Look past the headlines. Starmer’s lawyerly caution is the right approach to Trump…

Should we believe this warlike headline in the Telegraph?

Sometimes, as in 1940, war is unavoidable. But to engage in war can also be a choice, a political decision, a whim even. And what war does is bring more war.

The first casualties of the Iran war are said to have been around 170 girls killed when a Tomahawk missile hit their school. Donald Trump mumbled a semi-coherent response to those deaths, saying the Iranians must be to blame as it was the sort of thing they did.

All kudos, then, to the US reporter Shawn McCreesh who asked the president: “You just suggested that Iran somehow got its hands on a Tomahawk and bombed its own elementary school on the first day of the war… but why are you the only person saying this?”

We need more reporters like that. Trump won’t answer or will spit out an insult. That’s if he can concentrate long enough. But such questions need asking.

We also need more leaders like Sir Keir Starmer. His lawyerly hesitancy might not tickle everyone’s political fancy, but it does put us at one remove from Trump and his unnecessary war against Iran.

A war illegal by most international definitions, apart from those written out in capital letters in Trump’s Big Book of Artful and Awful Lies.

The orange-hued man baby dislikes Starmer’s lawyerly caution , telling reporters that he was “no Winston Churchill” – that from a man with less gravitas than the Churchill dog in the TV adverts.

On the BBC website, Chris Mason twittered: “After Trump’s ‘no Churchill’ jibe can the special relationship recover?” Yet another of his attacks on Starmer. These are as frequent as his flabby puff pieces on Nigel Farage.

The Churchill of the Battle of Britain was heroic – far more so than Trump will ever be. For there is nothing heroic about his Iran war, a joint US/Israel enterprise with the equally morally dubious Benjamin Netanyahu.

To many on the British right, including Tory leader Kemi Badenoch and all the usual suspect newspapers, Starmer’s unwillingness to instantly do Trump’s bidding was a national disgrace.

Tony Blair, that spectre of ill-advised wars past, looking these days almost like his own ghost, chipped in too, chiding Starmer for declining to take part in Trump’s war.

The Mail and the Telegraph in particular have frothed with disdain about Starmer.

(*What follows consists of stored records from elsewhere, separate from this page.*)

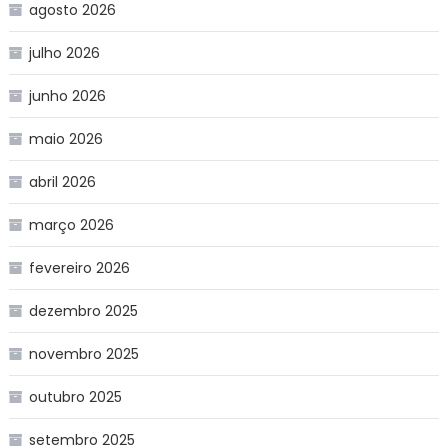
agosto 2026
julho 2026
junho 2026
maio 2026
abril 2026
março 2026
fevereiro 2026
dezembro 2025
novembro 2025
outubro 2025
setembro 2025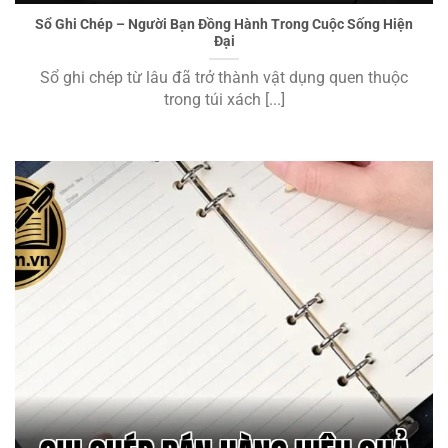
Sổ Ghi Chép – Người Bạn Đồng Hành Trong Cuộc Sống Hiện
Đại
Sổ ghi chép từ lâu đã trở thành vật dụng quen thuộc
trong túi xách [...]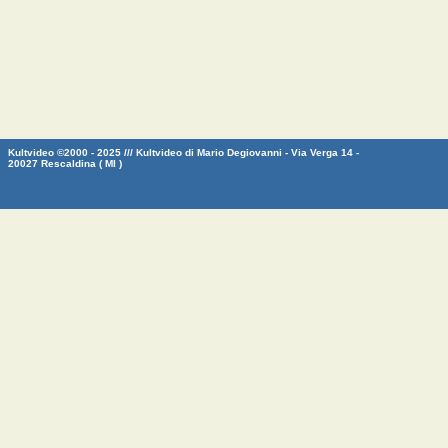
Kultvideo ©2000 - 2025 /// Kultvideo di Mario Degiovanni - Via Verga 14 -
20027 Rescaldina ( MI )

So much, so normal. Yet their front pages no longer fit the mood of the country.

True, even writing the words ‘mood of the country’ makes me uneasy. How do we determine that national disposition – and do we trust those asking the questions?

If you believe the pollster YouGov, 67% of Britons describe themselves as anti-Trump, while only 24% of Reform UK voters do so. And 70% of Britons see Reform UK as pro-Trump.

So good on Starmer. It might, ironically, improve his popularity.

Nigel Farage, meanwhile, has been spinning like a weather vane, originally shouting that we should support Trump’s war, then changing his mind as opinion blows the other way.

Eventually people will see through Farage, the nation’s biggest sneak, always running off to the US to whisper poison about his own country. Always filling his pockets with money from abroad. And always blowing with the wind.

The FT reported that Farage went all the way to Mar-a-Lago to bend Trump’s miraculous ear about Starmer. In the event, Trump stayed away, leaving Farage to make his speech to a roomful of nonplussed diners who looked very bored as they waited to eat their over-done steaks.

Pete Hegseth (Picture: BBC)

Let’s close, shudders at the ready, with Pete Hegseth, the US Defence Secretary who insists on being called the Secretary of War. With a self-chosen job title like that, there is a man who loves a war, even if most of his battles have been as a presenter on Fox News, a sort of gruesome playschool for US government ministers.

Strutting into a press briefing on the Iran war, Hegseth bragged about raining “death and destruction from the sky all day long”.  With a smile, he said we were “punching them while they’re down,” and that’s “exactly how it should be.”

And then he quoted a Bible verse.

The above is borrowed from the vitally readable US commentator Heather Delaney Reese (do seek her out, she’s indefatigable). She said that Hegseth “weaponized Psalm 144”, saying: “Blessed be the Lord, my rock, who trains my hands for war and my fingers for battle.”

Then he asked God for “total victory over those who seek to harm our military”.

Do we really want to rush in support of people like that?